You then say that Ct educators need a revamped evaluation system,  more meaningful student data, and better instructional tools.

What you don’t say is that “reform” is code for the privatization of our public schools.

You also don’t say that much of last years “landmark legislation” was a law to put more public money into private hands.

Evaluation and test scores are not what our kids need, it is what the corporate reformers want to distract the paying public from what this is really about.


posted by: Linda12 | March 19, 2013  8:28pm

One more comment for Rae Ann…from Jersey Jazzman:

There is no evidence that charter expansion, test-based teacher evaluation, vouchers, de-unionization, gutting tenure, merit pay, or ending seniority can be scaled up to provide meaningful improvements in student achievement.

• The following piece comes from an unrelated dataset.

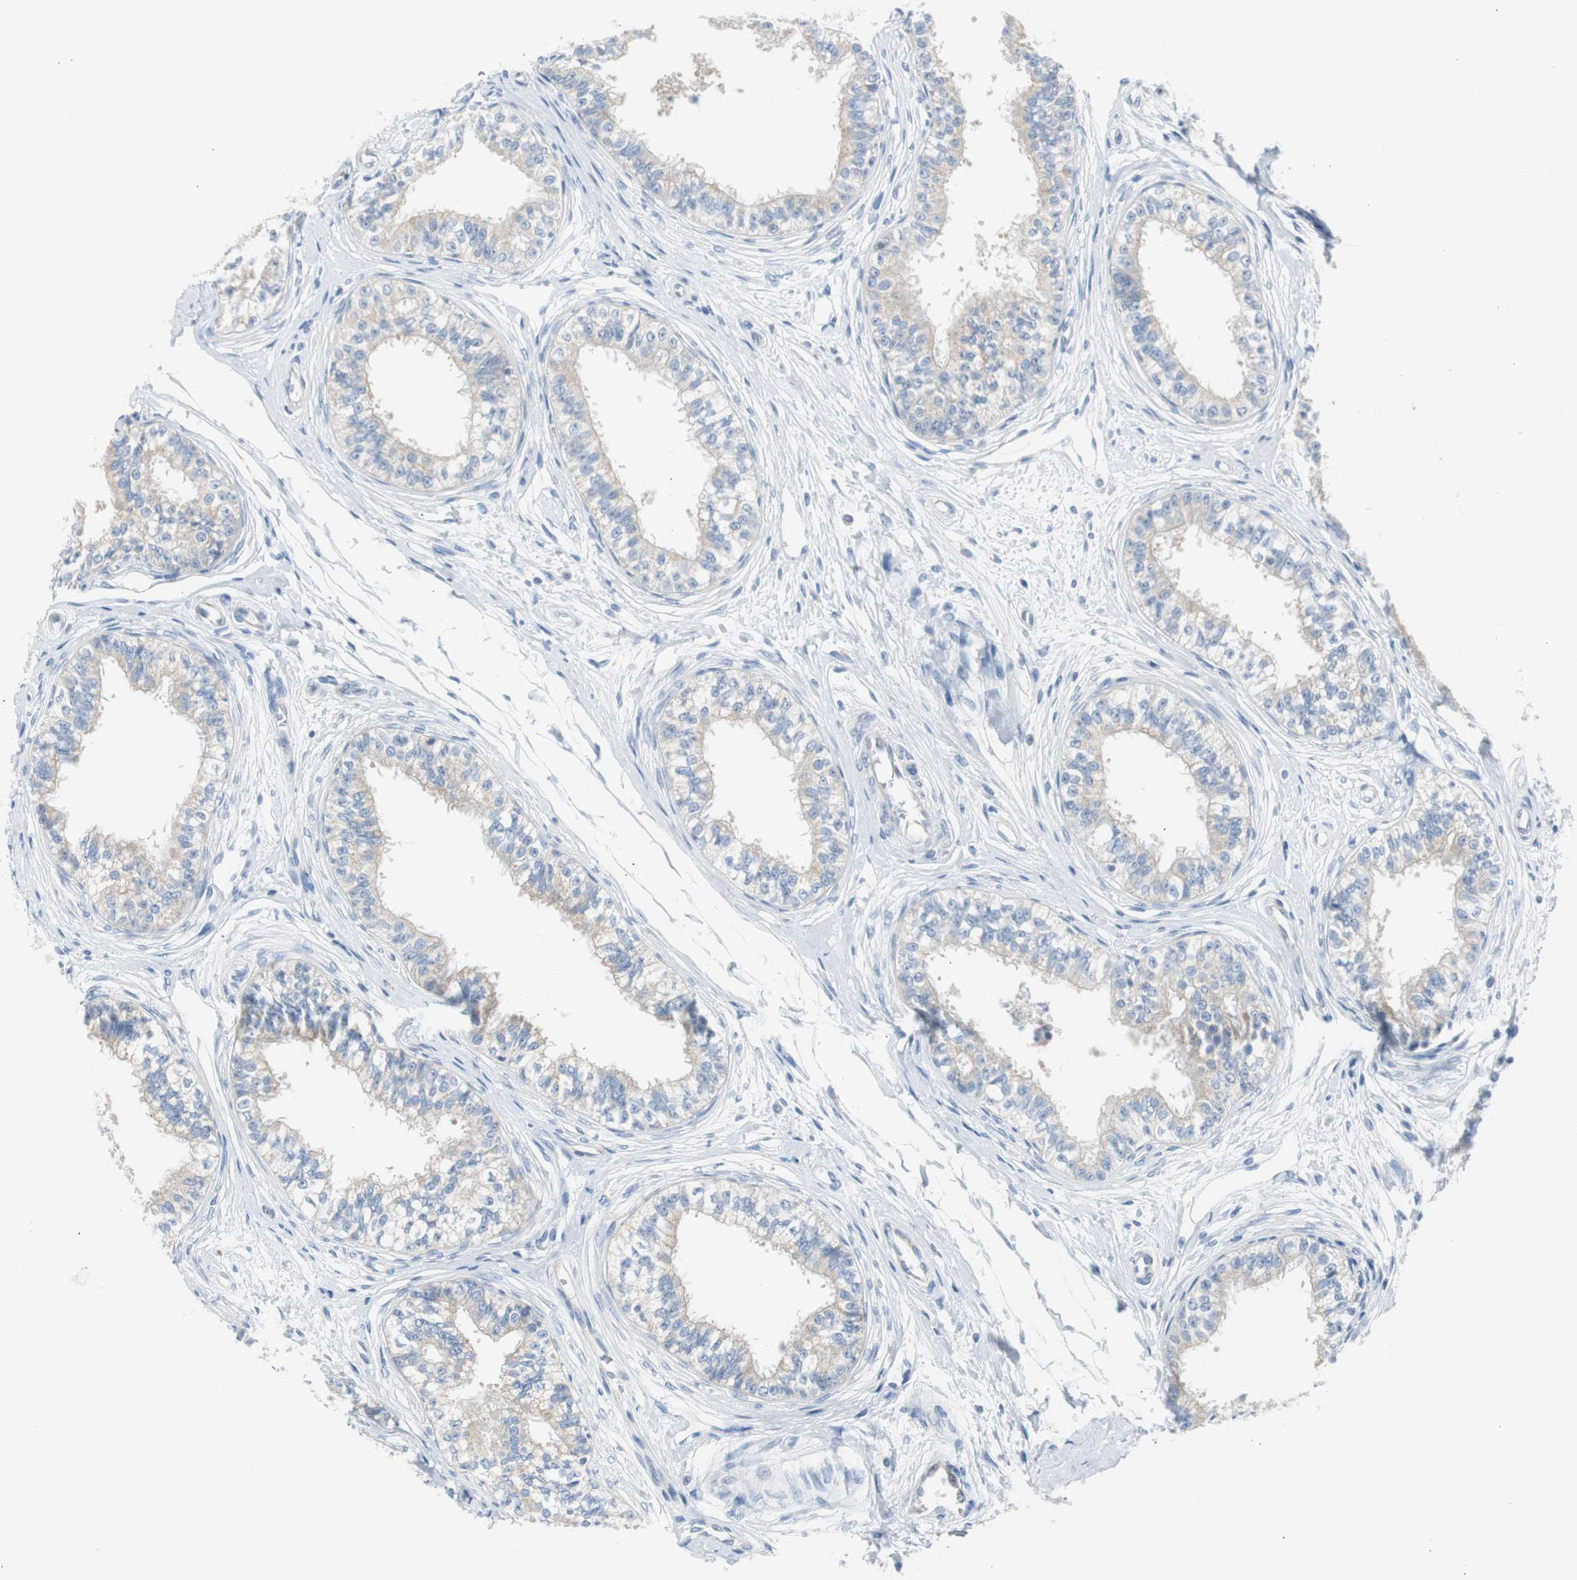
{"staining": {"intensity": "strong", "quantity": ">75%", "location": "cytoplasmic/membranous"}, "tissue": "epididymis", "cell_type": "Glandular cells", "image_type": "normal", "snomed": [{"axis": "morphology", "description": "Normal tissue, NOS"}, {"axis": "morphology", "description": "Adenocarcinoma, metastatic, NOS"}, {"axis": "topography", "description": "Testis"}, {"axis": "topography", "description": "Epididymis"}], "caption": "Immunohistochemical staining of normal human epididymis displays strong cytoplasmic/membranous protein expression in approximately >75% of glandular cells. Nuclei are stained in blue.", "gene": "RPS12", "patient": {"sex": "male", "age": 26}}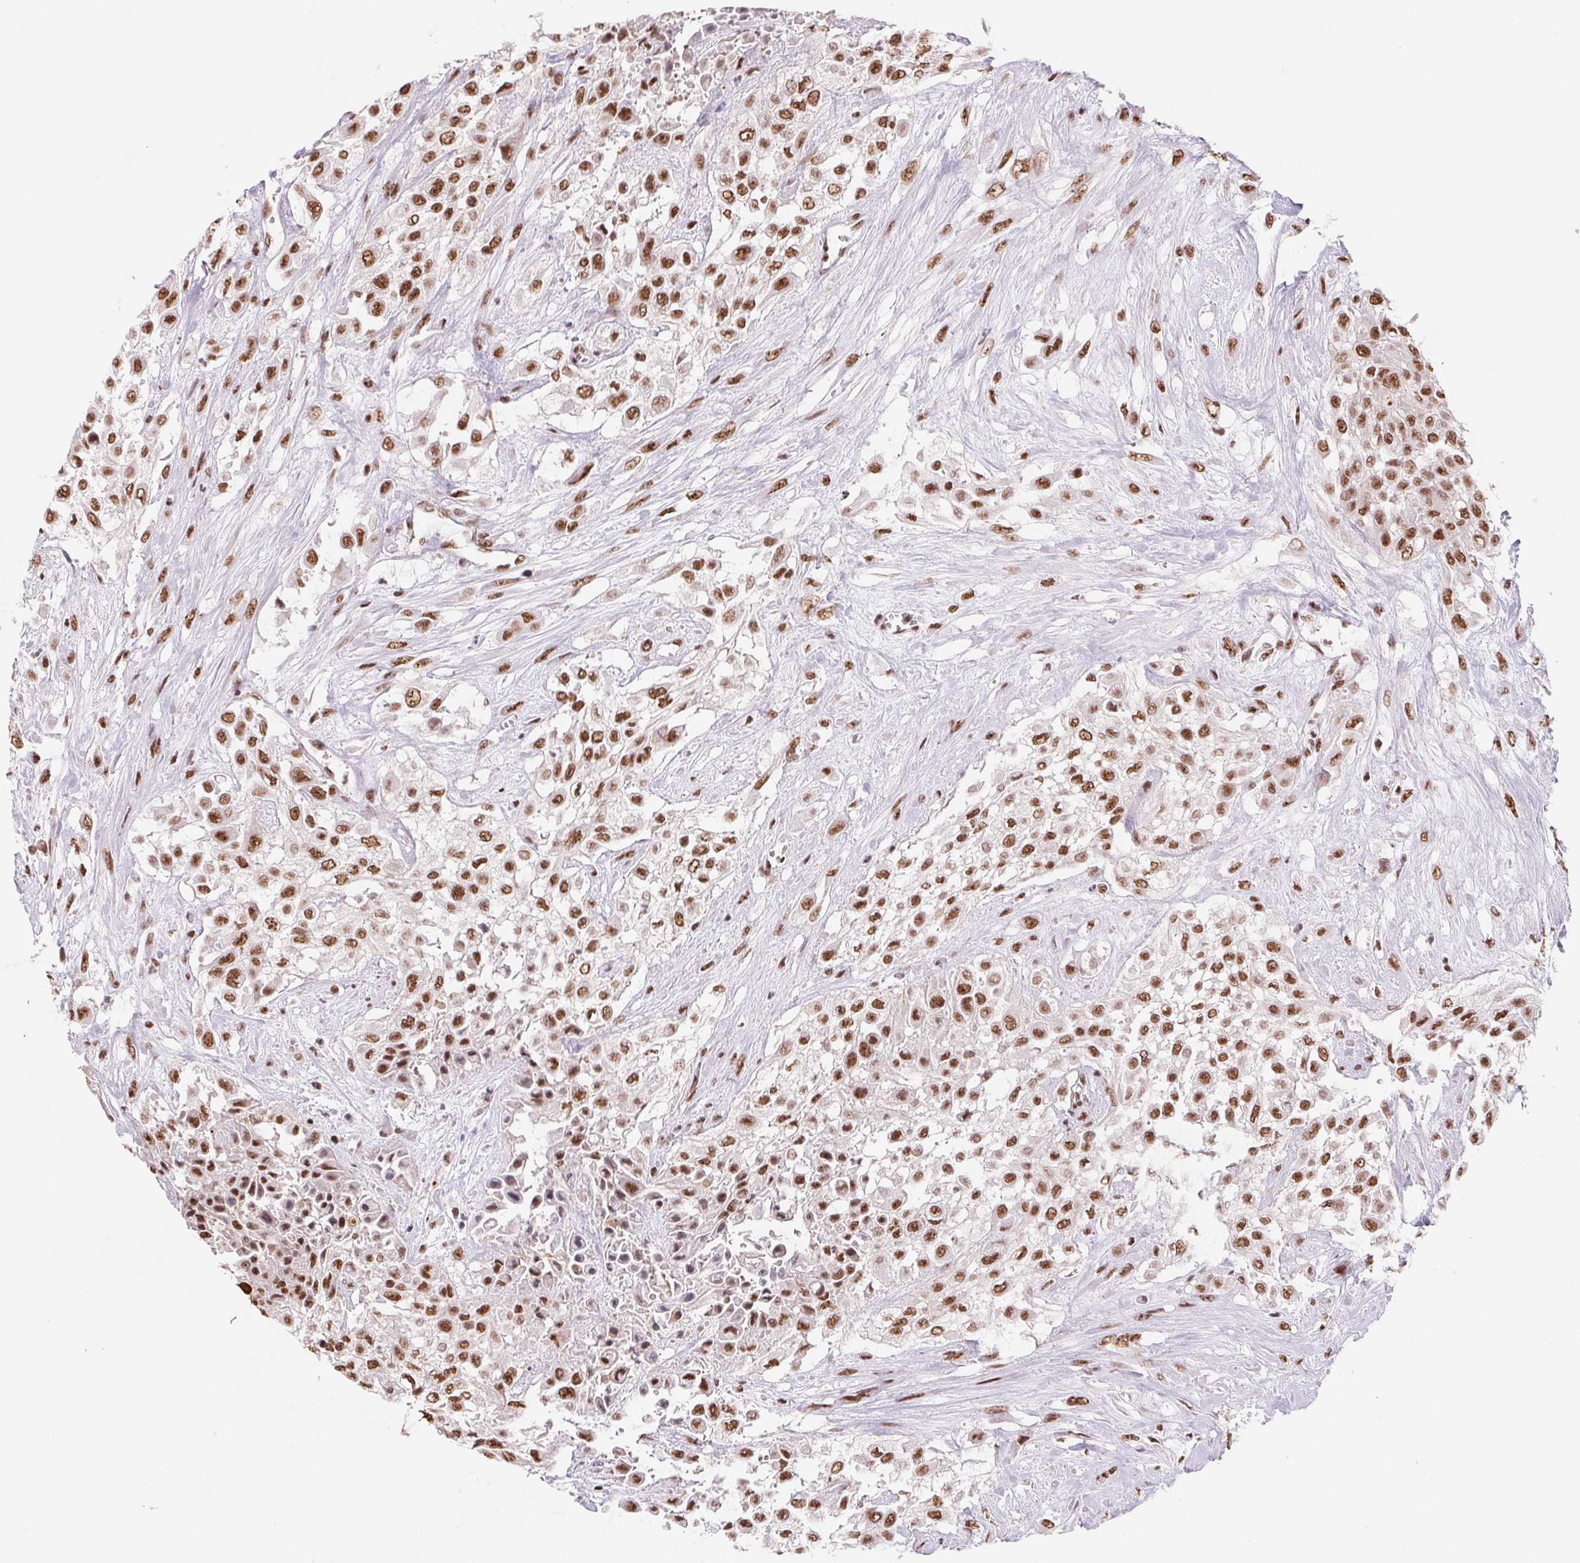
{"staining": {"intensity": "moderate", "quantity": ">75%", "location": "nuclear"}, "tissue": "urothelial cancer", "cell_type": "Tumor cells", "image_type": "cancer", "snomed": [{"axis": "morphology", "description": "Urothelial carcinoma, High grade"}, {"axis": "topography", "description": "Urinary bladder"}], "caption": "Immunohistochemical staining of high-grade urothelial carcinoma shows moderate nuclear protein positivity in approximately >75% of tumor cells. (DAB IHC, brown staining for protein, blue staining for nuclei).", "gene": "SNRPG", "patient": {"sex": "male", "age": 57}}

posted by: Linda12 | March 20, 2013  3:04am

To Brutus,

The purpose of the testing and data craze is to test the ability of corporate reformer billionaires to funnel $ into non-profits that manipulate legislators to privatize education. Broad,
Gates and Bloomberg have their manlanthropic tactics all planned out.  CCER is merely their mule.

posted by: CONconn | March 23, 2013  8:28pm

I’m used to ConnCAN propaganda being written by Pat Riccards. What happened to him? Oh, that’s right: he resigned and went back to where he came from. So much for all the “our children, our children” speak. I wonder who next year’s CEO will be.

posted by: ConcernedVoter | March 24, 2013  9:43am

What expertise does Mrs. Knopf add to this debate?  Is she a teacher? No.  Is she a principal? No. Is she a superintendent? No. Her experience is…as a CEO of a private company that has tried to privatize and exploit public education for dollars.  This is your “expert”. 

Also, Mrs. Knopf, please explain to me how an evaluation system for teachers is going to increase reading scores for children?  Teachers are suddenly going to start teaching because of it?

posted by: OutBackJack312 | March 25, 2013  9:54pm


Well another CEO sounding like an idiot…  The reason there is no action is because real educators found flaws in the laws you moron.  If our idiot Governor listened to us in the first place he wouldn’t have wasted everyone’s valuable time.  Now he has to find another way to steal money from CT’s middle class as he tries to win back 65000 lost votes.